Last week, a retired Tulsa, Oklahoma law enforcement officer testified in a Congressional hearing that she “would not comply” if Congress passes a ban on firearms. Her bold assertion earned her national media attention and viral status on social media. Dianna Muller, who is the founder of a non-partisan Second Amendment advocacy group called the DC Project, is also a proud NRA Member. We caught up with Dianna after the hearing.
Q. Did you intend to make such a bold statement to the members of the House Judiciary Committee?
No, not at all! Earlier in the hearing, a gentleman in the audience interrupted the hearing and asked to testify on behalf of the millions of gun owners who would not comply with an unconstitutional law. I turned around and saw the shirt he was wearing that said, “we will not comply.” In my testimony, I refer to him and say, “I’m with the gentlemen that was escorted out, I will not comply.” It was just an honest conversation I was having with members of Congress.
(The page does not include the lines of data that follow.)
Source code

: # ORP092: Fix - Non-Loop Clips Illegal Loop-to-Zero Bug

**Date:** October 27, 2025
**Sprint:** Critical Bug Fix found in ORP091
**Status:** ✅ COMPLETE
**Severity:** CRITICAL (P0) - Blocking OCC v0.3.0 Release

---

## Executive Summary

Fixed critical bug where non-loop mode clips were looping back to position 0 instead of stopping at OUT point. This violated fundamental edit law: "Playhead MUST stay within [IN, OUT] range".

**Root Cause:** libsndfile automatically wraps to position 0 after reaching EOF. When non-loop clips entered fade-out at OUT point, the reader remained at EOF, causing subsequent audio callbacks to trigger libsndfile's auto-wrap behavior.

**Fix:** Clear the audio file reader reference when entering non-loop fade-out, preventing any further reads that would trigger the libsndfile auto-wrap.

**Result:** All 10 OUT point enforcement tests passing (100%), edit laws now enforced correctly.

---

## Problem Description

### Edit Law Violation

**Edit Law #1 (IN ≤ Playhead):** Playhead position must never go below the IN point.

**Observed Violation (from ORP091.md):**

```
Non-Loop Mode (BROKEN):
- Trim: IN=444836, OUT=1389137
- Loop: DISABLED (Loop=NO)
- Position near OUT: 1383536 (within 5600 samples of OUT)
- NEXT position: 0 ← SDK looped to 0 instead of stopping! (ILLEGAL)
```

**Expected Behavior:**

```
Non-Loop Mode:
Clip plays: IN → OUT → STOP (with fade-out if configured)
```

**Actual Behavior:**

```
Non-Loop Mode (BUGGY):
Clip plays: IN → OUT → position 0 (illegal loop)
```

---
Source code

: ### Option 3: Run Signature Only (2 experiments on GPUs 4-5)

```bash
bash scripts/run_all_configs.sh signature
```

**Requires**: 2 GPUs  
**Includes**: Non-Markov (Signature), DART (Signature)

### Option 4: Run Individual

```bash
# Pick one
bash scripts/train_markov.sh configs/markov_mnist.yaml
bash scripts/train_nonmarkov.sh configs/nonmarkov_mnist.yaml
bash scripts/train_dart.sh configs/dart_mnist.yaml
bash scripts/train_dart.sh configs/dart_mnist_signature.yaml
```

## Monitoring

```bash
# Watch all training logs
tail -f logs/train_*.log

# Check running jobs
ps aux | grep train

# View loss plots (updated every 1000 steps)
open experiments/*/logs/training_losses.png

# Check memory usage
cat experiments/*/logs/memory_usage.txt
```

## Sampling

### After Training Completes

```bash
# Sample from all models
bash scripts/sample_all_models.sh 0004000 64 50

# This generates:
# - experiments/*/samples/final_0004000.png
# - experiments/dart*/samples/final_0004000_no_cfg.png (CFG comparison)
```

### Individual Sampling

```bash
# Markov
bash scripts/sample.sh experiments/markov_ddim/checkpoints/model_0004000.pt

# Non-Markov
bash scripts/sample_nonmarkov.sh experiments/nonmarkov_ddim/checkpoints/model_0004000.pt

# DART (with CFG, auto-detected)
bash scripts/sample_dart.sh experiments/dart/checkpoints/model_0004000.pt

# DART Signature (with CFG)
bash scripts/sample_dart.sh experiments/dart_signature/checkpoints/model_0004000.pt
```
Q. The chief of police in Charlottesville, Virginia also testified at the hearing. She said she believed all guns should be banned. When given the opportunity to walk back her extreme statement, she doubled down. What was going through your mind at that moment?
Like Americans everywhere, I was stunned. I wondered, does she not remember her oath of office to uphold the Constitution? Later in the hearing, she said she was ashamed of me for saying I would not comply with an unconstitutional gun ban. The feeling is mutual.
Q. What was the main message you wanted to send to Congress in your testimony?
I want them to know that we are not the monsters they make us out to be. I want them to know that the firearms community in this country is doing something to prevent violent crime. We are leading the way on meaningful safety measures with programs such as Project Childsafe, Eddie Eagle, or the Kid Safe Foundation that teach kids about firearm safety. ‘FASTER Saves Lives’ and School Shield are school security programs, and ‘Walk the Talk America’ is a suicide prevention program. These initiatives are being driven by the firearms community. If Congress really wants to make a difference in gun-related deaths, I urge them to get behind these programs and fund them. Because we believe one life unjustifiably taken is one life too many. Education over legislation.
Q. Can you tell us a little about the DC Project and what it does?
I am an accidental activist. Four years ago, I came to Washington, D.C. as a tourist and during a haphazard meeting with my congressman, we discussed how I could use my experience as a competitive shooter and retired law enforcement officer to help dispel the misinformation about guns and gun owners that was rampant on Capitol Hill. With that mission in mind, I formed a non-partisan group of women from all 50 states who come to Washington each year to share their expertise on firearms with lawmakers. The women of the DC Project are Second Amendment advocates who represent a cross section of America. Many of our women have endured unspeakable violence themselves or lost loved ones. We come to Washington each year to advocate for the Second Amendment. We want to be the new face of gun owners in America.